Data drawn from a dataset
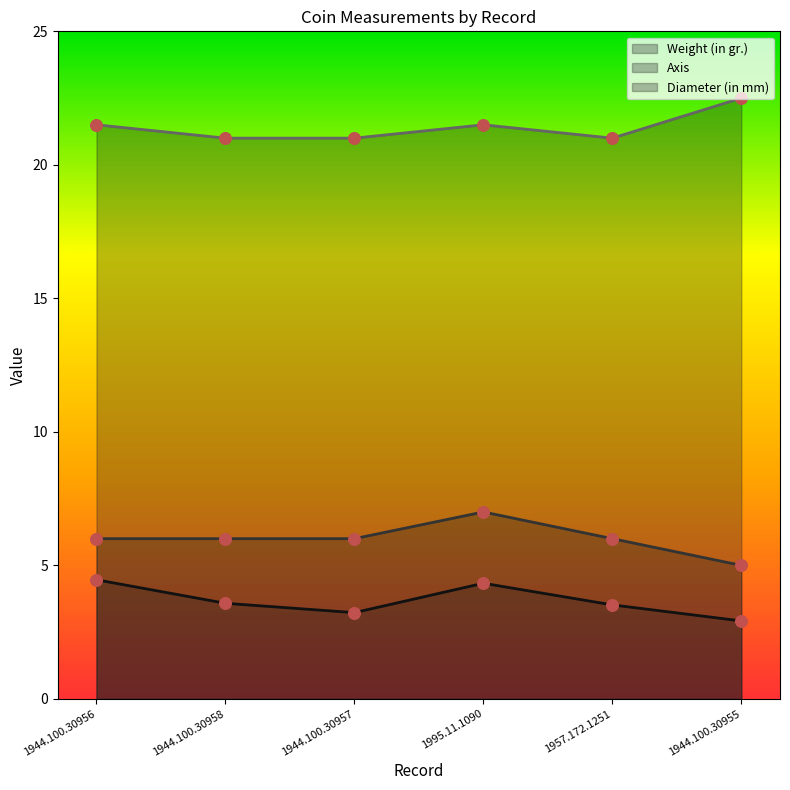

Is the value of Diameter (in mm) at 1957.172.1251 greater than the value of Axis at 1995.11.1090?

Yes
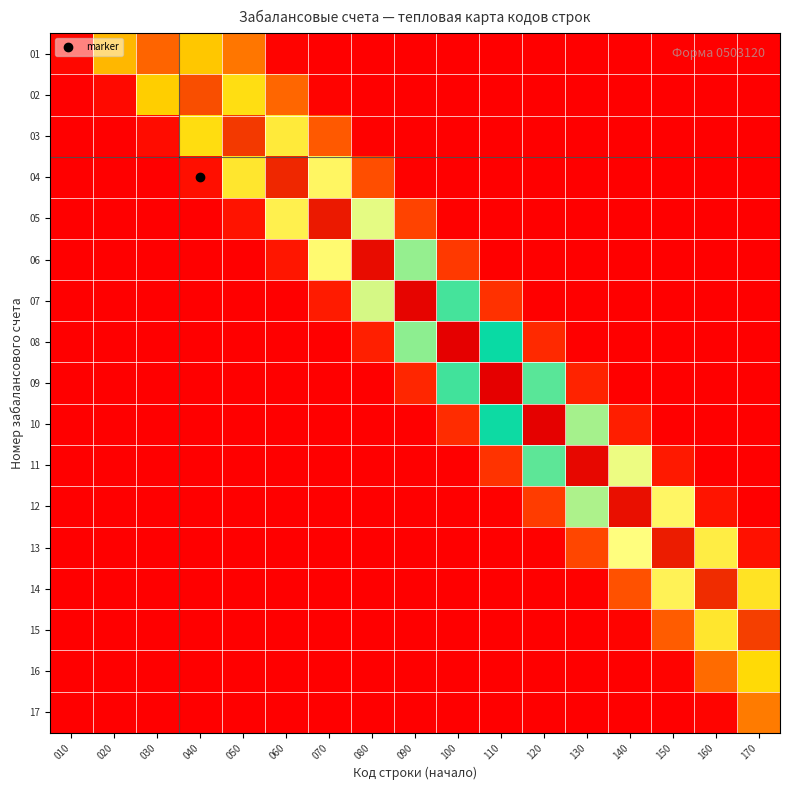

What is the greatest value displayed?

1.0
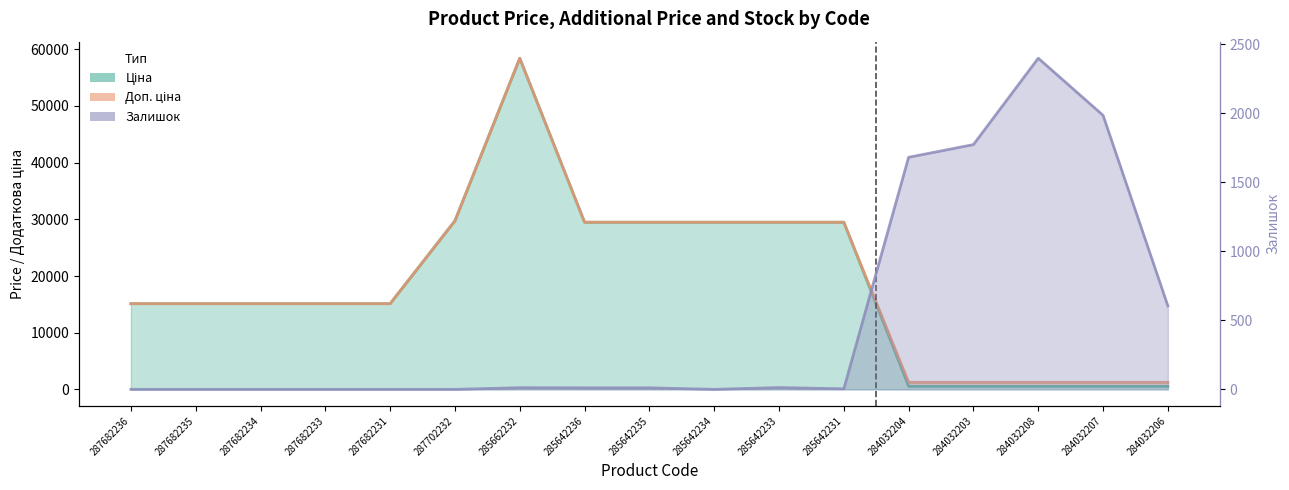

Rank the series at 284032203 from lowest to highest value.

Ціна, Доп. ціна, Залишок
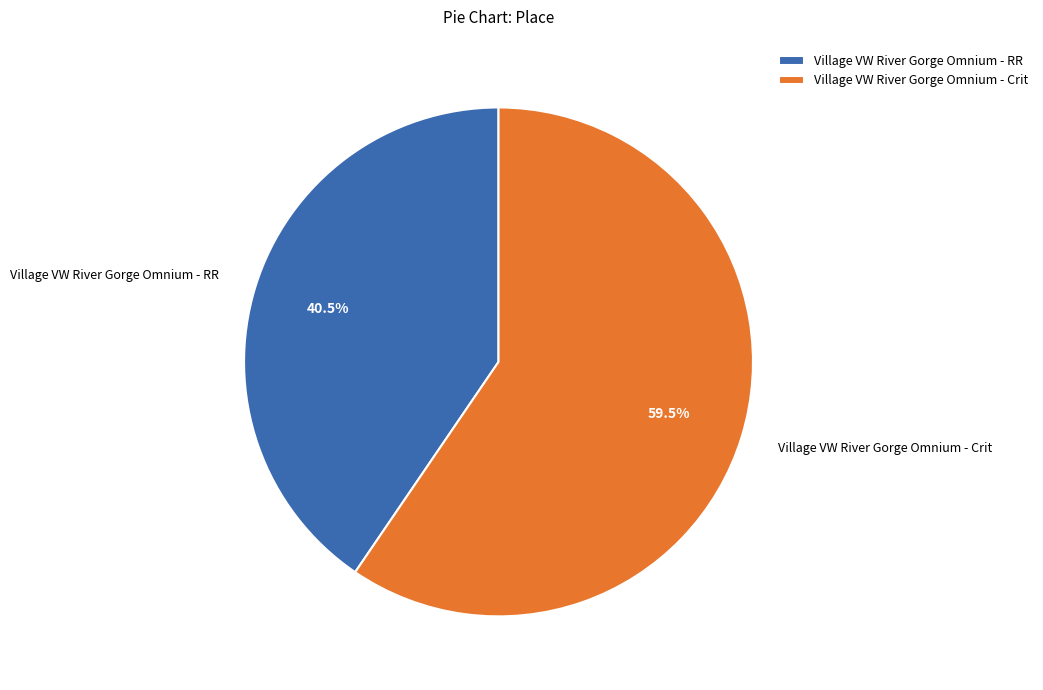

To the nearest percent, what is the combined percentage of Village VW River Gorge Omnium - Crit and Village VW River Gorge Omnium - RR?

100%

### WHAT YOU HAVE TO DO
Copy the data word for word, starting at the line that contains "What is the greatest value displayed?" and ending at the last line of the data. Leave the pictures out of your copy.

### ANSWER TO THIS EXERCISE
What is the greatest value displayed?

1.0

Rank the series at 284032203 from lowest to highest value.

Ціна, Доп. ціна, Залишок

To the nearest percent, what is the combined percentage of Village VW River Gorge Omnium - Crit and Village VW River Gorge Omnium - RR?

100%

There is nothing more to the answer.